5. Assemble the Sushi Bowl
- Add cauliflower rice to a bowl.
- Top with sautéed zucchini, air-fried shrimp, and sliced avocado.
- Drizzle generously with Yum Yum sauce.
- Enjoy!
Tips & Variations
- Use Different Proteins – Swap shrimp for grilled chicken, salmon, or tofu.
- Make It Spicy – Add extra sriracha or a drizzle of spicy mayo.
- Crunchy Toppings – Sprinkle sesame seeds, nori strips, or crispy onions for added texture.
- Use Regular Rice – If you’re not watching carbs, substitute cauliflower rice with sushi rice or jasmine rice.
- Extra Freshness – Add cucumber slices, shredded carrots, or edamame for more sushi-inspired toppings.
How to Store
- Shrimp – Store cooked shrimp in an airtight container in the fridge for up to 3 days.
- Cauliflower Rice & Zucchini – Keep them in separate containers for up to 4 days in the refrigerator.
- Yum Yum Sauce – Store in a jar or airtight container in the fridge for up to a week. Stir before using.

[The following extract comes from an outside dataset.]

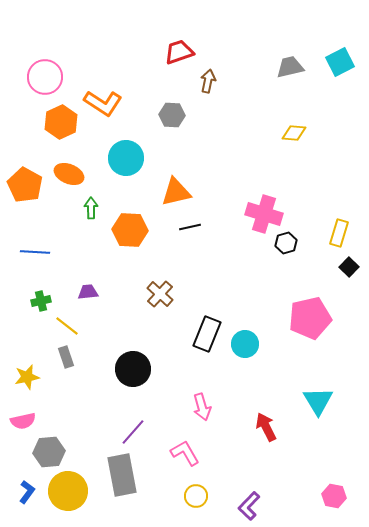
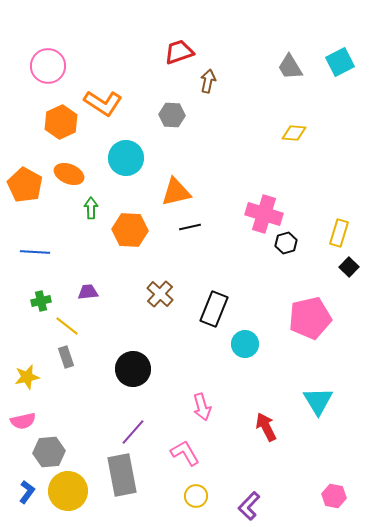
gray trapezoid at (290, 67): rotated 108 degrees counterclockwise
pink circle at (45, 77): moved 3 px right, 11 px up
black rectangle at (207, 334): moved 7 px right, 25 px up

- Avocado – Best sliced fresh, but if storing, brush with lemon juice and wrap tightly to prevent browning.
FAQs
1. Can I meal prep this sushi bowl?
Yes! Store the shrimp, zucchini, and cauliflower rice separately, and assemble fresh when ready to eat.
2. Can I make this dairy-free?
Yes! Use dairy-free butter or omit it altogether for the zucchini sauté.
3. Can I cook the shrimp another way?
Absolutely! You can grill, sauté, or bake the shrimp instead of air frying.
4. Is Yum Yum sauce keto-friendly?
Yes, when using a low-carb sweetener like monk fruit, this sauce is keto-friendly!
This shrimp sushi bowl is an easy, healthy, and delicious meal packed with flavor. Whether you’re following a low-carb diet or just looking for a quick sushi-inspired meal, this recipe is sure to satisfy. Enjoy!